Al valorar todos los archivos incautados en la denominada ‘Operación Fénix’, el Ministerio Público formuló cargos al evidenciar que la congresista desplegó estrategias para defender al jefe guerrillero Juvenal Ovidio Ricardo Palmera Pineda, alias Simón Trinidad, extraditado en diciembre de 2004 a Estados Unidos. Pero, además, se estableció que Córdoba les habría facilitado estrategias de defensa a tres personas que fueron capturadas en noviembre de 2007 con pruebas de supervivencia de los secuestrados por las Farc y que terminaron recluidas en las cárceles El Buen Pastor y La Modelo de Bogotá. Pero quizá el cargo más grave se refiere a que Piedad Córdoba habría adelantado gestiones para financiar a las Farc con dineros de otros gobiernos.
“Esos actos de traición a la patria estarían reflejados en los continuos y reiterados llamados a los “gobiernos de Latinoamérica” a romper relaciones con el gobierno de Colombia, deslegitimar las instituciones y los procesos democráticos, la exaltación a líderes guerrilleros como Manuel Marulanda, la apología a las Farc y a la decidida invitación a la subversión y la rebeldía contra el Estado colombiano”, sostuvo la Procuraduría. Se refiere el organismo investigador a intervenciones como la de marzo de 2007, en la que la senadora, en un foro en México, les pidió a los gobiernos latinoamericanos romper relaciones con Colombia; o el episodio en septiembre del mismo año, cuando elogió en un discurso al comandante de las Farc Pedro Antonio Marín, alias Tirofijo.

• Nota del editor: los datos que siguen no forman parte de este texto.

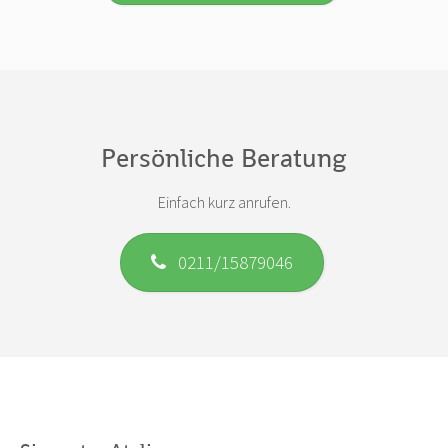
Persönliche Beratung
Einfach kurz anrufen.
0211/15879046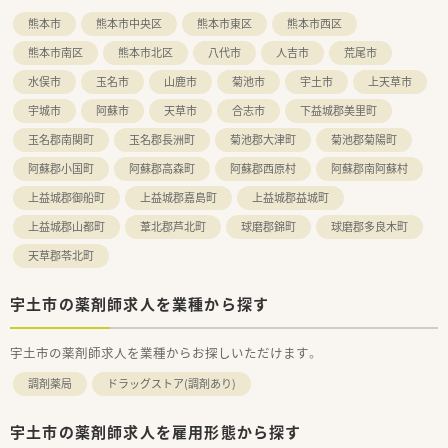
管理コストを最適化しています。
熊本市
熊本市中央区
熊本市東区
熊本市西区
■クリーンベンチを完備している店舗もあり、中心静脈栄養輸液
などの無菌製剤調剤も扱います。
熊本市南区
熊本市北区
八代市
人吉市
荒尾市
水俣市
玉名市
山鹿市
菊池市
宇土市
上天草市
宇城市
阿蘇市
天草市
合志市
下益城郡美里町
玉名郡南関町
玉名郡長洲町
菊池郡大津町
菊池郡菊陽町
阿蘇郡小国町
阿蘇郡高森町
阿蘇郡西原村
阿蘇郡南阿蘇村
上益城郡御船町
上益城郡嘉島町
上益城郡益城町
上益城郡山都町
葦北郡芦北町
球磨郡錦町
球磨郡多良木町
天草郡苓北町
宇土市の薬剤師求人を業種から探す
宇土市の薬剤師求人を業種からお探しいただけます。
調剤薬局
ドラッグストア(調剤あり)
宇土市の薬剤師求人を雇用形態から探す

El lenguaje aparentemente amistoso y complaciente de Córdoba con emisarios de la guerrilla la tiene en serios aprietos. El cruce epistolar entre ella y Raúl Reyes, a juicio de la Procuraduría, excede los parámetros legales de una facilitadora de paz en busca de un acuerdo humanitario. En alguno de los correos analizados se discute, incluso, el asunto de pedirle al presidente de Venezuela, Hugo Chávez, que reconozca la beligerancia de las Farc, que no es otra cosa que darle estatus político a un grupo considerado como terrorista. Muchas de sus intervenciones fueron criticadas por sus propios copartidarios o el ex presidente César Gaviria, que en alguna ocasión declaró que su actitud le hacía daño a la democracia y al liberalismo.

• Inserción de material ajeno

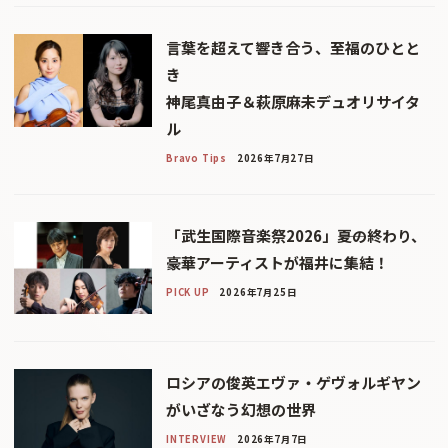
言葉を超えて響き合う、至福のひとと
き
神尾真由子＆萩原麻未デュオリサイタ
ル
Bravo Tips
2026年7月27日
「武生国際音楽祭2026」――夏の終わり、
豪華アーティストが福井に集結！
PICK UP
2026年7月25日
ロシアの俊英エヴァ・ゲヴォルギヤン
がいざなう幻想の世界
INTERVIEW
2026年7月7日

No obstante, ha sido ella la única a quien en el gobierno Uribe, de manera unilateral, le han entregado 14 secuestrados. Los últimos dos fueron el soldado Josué Daniel Calvo y el sargento Pablo Emilio Moncayo, quien llevaba más de 12 años en cautiverio. Eso sin contar que le entregaron los restos del teniente coronel Julián Ernesto Guevara, correspondiendo a las súplicas elevadas por su madre, doña Emperatriz, desde hace más de cuatro años. En las pruebas de supervivencia divulgadas el martes, el cabo Sanmiguel y el mayor Solórzano no sólo agradecieron su labor, sino que pidieron a sus familias apoyarla. Córdoba, por su parte, ha negado una y otra vez que haya excedido sus límites en sus contactos con las Farc.

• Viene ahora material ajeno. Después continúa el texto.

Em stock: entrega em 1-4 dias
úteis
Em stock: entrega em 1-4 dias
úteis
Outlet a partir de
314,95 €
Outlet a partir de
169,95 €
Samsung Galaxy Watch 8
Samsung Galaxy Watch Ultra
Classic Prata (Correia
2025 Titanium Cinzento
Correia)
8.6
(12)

Desde entonces, en esa arena movediza de defenderse de las acusaciones o los insultos y avanzar paralelamente en contactos para devolverles la libertad a los cautivos se ha desenvuelto la aguerrida congresista. Este martes, justo cuando dos uniformados invocaban sus buenos oficios para destrabar el intercambio y alababan sus gestiones por la paz, la Procuraduría la acusó de traición a la patria. Piedad Córdoba, el blanco de blancos del DAS en el escándalo de las ‘chuzadas’, a través de Twitter simplemente señaló que sus abogados se notificarían de la decisión. La parlamentaria, que fue secuestrada por las autodefensas en 1999 y que libra, según ella, una cruzada por la paz, enfrenta una investigación judicial que la tiene en serios líos.